These two concepts are not equivalent.
In your Swift example, you're creating a variable of type String?
and assigning it the value of a string literal. In the Ruby example, you're assigning a string literal to your optionalString
variable if optionalString
is undefined, nil, or evaluates false (more info).
In Swift, when you create a variable of optional type, all you're doing is specifying that the variable is allowed to be nil, so a closer representation of your Ruby example might look like this:
var optionalString: String?
optionalString = optionalString ?? "This is optional"
Which uses Swift's nil coalescing operator and is equivalent to the following usage of the ternary conditional operator, where optionalString
is assigned the unwrapped value of optionalString
if it isn't nil, or a fallback value of "This is optional" if it isn't.
optionalString = optionalString != nil ? optionalString! : "This is optional"
Note that by doing this, your variable will still have an optional type and need to be unwrapped to be used, and since you're fallback value is a string literal that won't ever be nil, you can confidently forcibly unwrap the optional with the !
operator.
But even though this can be used to set a variable with a fallback value, it still isn't entirely the same as your Ruby example since all it's doing is checking the nilness of the variable, and not whether it evaluates false or is undefined.

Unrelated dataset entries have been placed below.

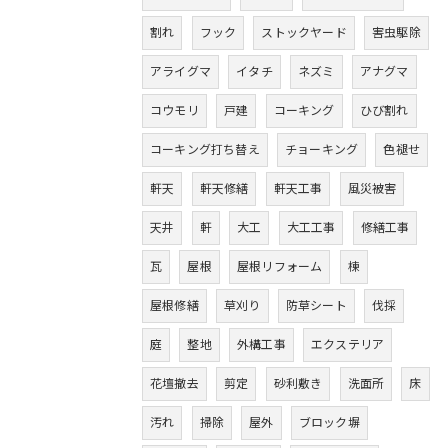
割れ
フック
ストックヤード
害虫駆除
アライグマ
イタチ
ネズミ
アナグマ
コウモリ
戸建
コーキング
ひび割れ
コーキング打ち替え
チョーキング
色褪せ
軒天
軒天修繕
軒天工事
風災被害
天井
軒
大工
大工工事
修繕工事
瓦
屋根
屋根リフォーム
棟
屋根修繕
草刈り
防草シート
伐採
庭
整地
外構工事
エクステリア
花壇撤去
剪定
砂利敷き
洗面所
床
汚れ
掃除
屋外
ブロック塀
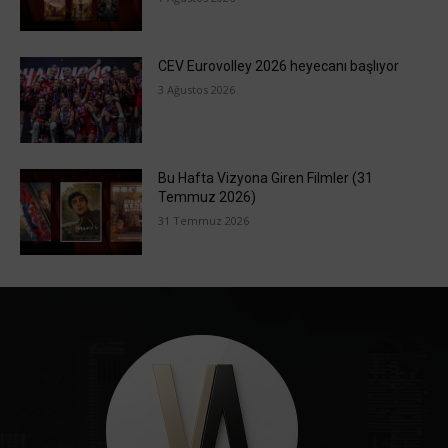
CEV Eurovolley 2026 heyecanı başlıyor
3 Ağustos 2026
Bu Hafta Vizyona Giren Filmler (31
Temmuz 2026)
31 Temmuz 2026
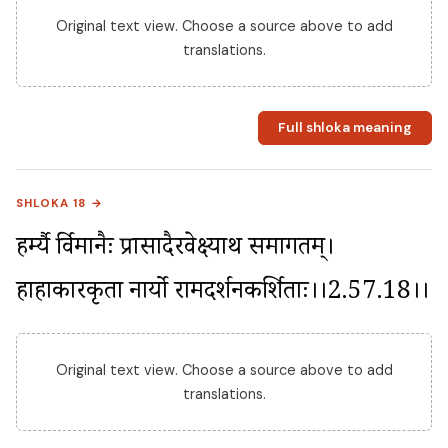
Original text view. Choose a source above to add
translations.
Full shloka meaning
SHLOKA 18 →
हर्म्यै र्विमानैः प्रासादैरवेक्ष्याथ समागतम्। 
हाहाकारकृता नार्यो रामदर्शनकर्शिताः।।2.57.18।।
Original text view. Choose a source above to add
translations.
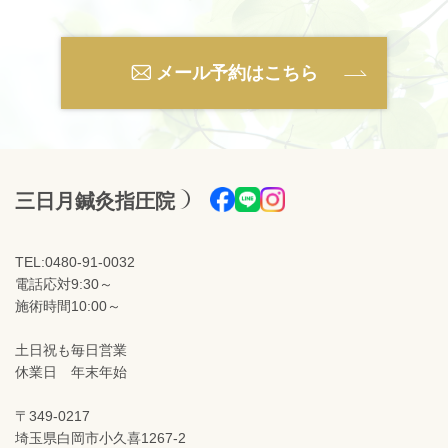
メール予約はこちら
三日月鍼灸指圧院
TEL:0480-91-0032
電話応対9:30～
施術時間10:00～
土日祝も毎日営業
休業日 年末年始
〒349-0217
埼玉県白岡市小久喜1267-2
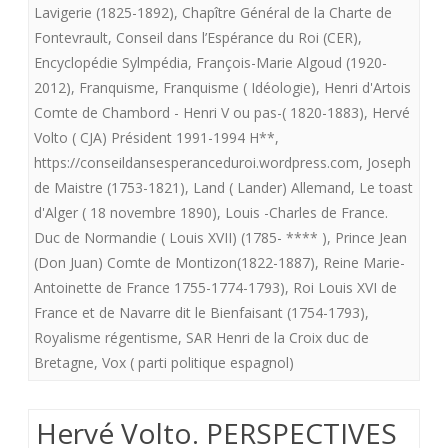
XXI
Lavigerie (1825-1892)
,
Chapître Général de la Charte de
Fontevrault
,
Conseil dans l’Espérance du Roi (CER)
,
°
Encyclopédie Sylmpédia
,
François-Marie Algoud (1920-
SIECLE
2012)
,
Franquisme
,
Franquisme ( Idéologie)
,
Henri d'Artois
Comte de Chambord - Henri V ou pas-( 1820-1883)
,
Hervé
:
Volto ( CJA) Président 1991-1994 H**
,
LA
https://conseildansesperanceduroi.wordpress.com
,
Joseph
FORCE
de Maistre (1753-1821)
,
Land ( Lander) Allemand
,
Le toast
d'Alger ( 18 novembre 1890)
,
Louis -Charles de France.
DES
Duc de Normandie ( Louis XVII) (1785- **** )
,
Prince Jean
CHOSES.
(Don Juan) Comte de Montizon(1822-1887)
,
Reine Marie-
Antoinette de France 1755-1774-1793)
,
Roi Louis XVI de
France et de Navarre dit le Bienfaisant (1754-1793)
,
Royalisme régentisme
,
SAR Henri de la Croix duc de
Bretagne
,
Vox ( parti politique espagnol)
Hervé Volto. PERSPECTIVES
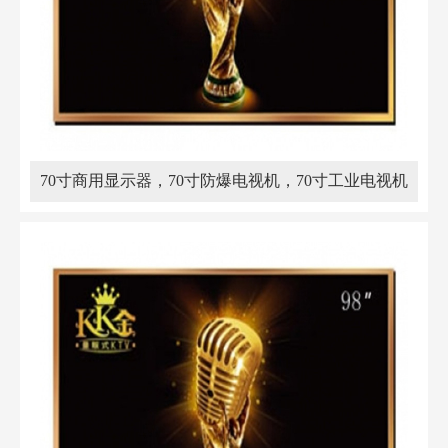
70寸商用显示器，70寸防爆电视机，70寸工业电视机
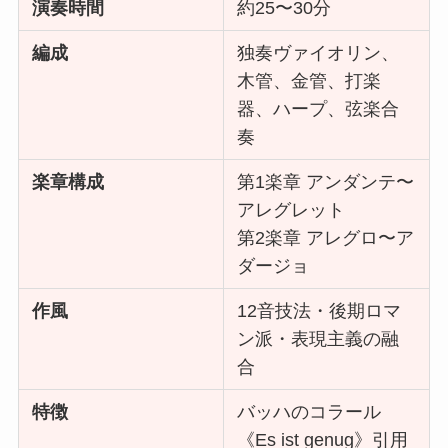
演奏時間
約25〜30分
編成
独奏ヴァイオリン、
木管、金管、打楽
器、ハープ、弦楽合
奏
楽章構成
第1楽章 アンダンテ〜
アレグレット
第2楽章 アレグロ〜ア
ダージョ
作風
12音技法・後期ロマ
ン派・表現主義の融
合
特徴
バッハのコラール
《Es ist genug》引用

In Swift, you can't test the falseness of variables by sticking them into conditions unless they are instances of a type that conforms to the BooleanType
protocol. This means that if you wanted to achieve something similar with a type that supports a falseness check, you could implement something like this:
var optionalBool: Bool? = false
optionalBool = optionalBool != nil ? (!optionalBool! ? true : optionalBool!) : true
Which will assign a fallback value of true
to the optionalBool
variable if the variable is either nil or evaluates to false
. (optionalBool
will still need to be unwrapped for most uses)

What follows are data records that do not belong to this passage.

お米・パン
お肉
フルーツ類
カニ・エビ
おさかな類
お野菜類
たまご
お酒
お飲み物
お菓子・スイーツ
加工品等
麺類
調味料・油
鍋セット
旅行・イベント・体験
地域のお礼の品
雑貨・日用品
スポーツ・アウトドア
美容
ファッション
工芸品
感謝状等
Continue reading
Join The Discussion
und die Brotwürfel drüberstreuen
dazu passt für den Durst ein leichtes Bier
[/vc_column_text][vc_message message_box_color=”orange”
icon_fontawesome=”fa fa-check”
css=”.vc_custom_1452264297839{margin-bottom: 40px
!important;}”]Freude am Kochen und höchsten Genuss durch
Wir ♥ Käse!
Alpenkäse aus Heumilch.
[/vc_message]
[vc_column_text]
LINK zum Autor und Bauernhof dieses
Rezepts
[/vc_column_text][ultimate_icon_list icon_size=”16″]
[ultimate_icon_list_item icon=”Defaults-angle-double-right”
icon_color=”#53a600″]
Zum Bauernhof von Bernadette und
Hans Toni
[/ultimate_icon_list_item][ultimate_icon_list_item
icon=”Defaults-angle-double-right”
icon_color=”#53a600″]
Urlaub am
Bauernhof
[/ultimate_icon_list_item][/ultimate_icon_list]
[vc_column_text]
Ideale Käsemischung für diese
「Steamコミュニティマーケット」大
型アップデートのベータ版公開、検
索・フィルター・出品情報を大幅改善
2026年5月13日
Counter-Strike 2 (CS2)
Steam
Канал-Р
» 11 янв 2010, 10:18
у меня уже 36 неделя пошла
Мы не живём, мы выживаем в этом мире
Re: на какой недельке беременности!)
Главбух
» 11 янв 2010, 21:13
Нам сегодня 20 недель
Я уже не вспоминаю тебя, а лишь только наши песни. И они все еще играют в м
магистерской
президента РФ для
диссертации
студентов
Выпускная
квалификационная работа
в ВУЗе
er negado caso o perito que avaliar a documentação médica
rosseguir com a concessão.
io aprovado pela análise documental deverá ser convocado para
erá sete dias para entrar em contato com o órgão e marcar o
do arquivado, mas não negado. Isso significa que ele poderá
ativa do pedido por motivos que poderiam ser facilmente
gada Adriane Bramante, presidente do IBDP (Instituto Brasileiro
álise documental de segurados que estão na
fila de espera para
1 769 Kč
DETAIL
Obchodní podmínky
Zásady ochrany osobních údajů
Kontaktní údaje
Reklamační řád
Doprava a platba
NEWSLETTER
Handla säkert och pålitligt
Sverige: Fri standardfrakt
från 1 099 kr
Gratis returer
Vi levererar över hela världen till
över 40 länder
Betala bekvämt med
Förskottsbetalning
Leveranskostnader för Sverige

But this still leaves a difference with undefined variables, and as far as I know, there isn't any way to achieve the equivalence to Ruby's ||=
in this regard in Swift without inlining the nilness checks in the instantiation of a variable based on a fallback value and the value of some other variable.
var optionalString: String?
var nonOptionalString = optionalString ?? "This is not optional"
Note, there's no point in nonOptionalString
being optional here, since it will always have a value.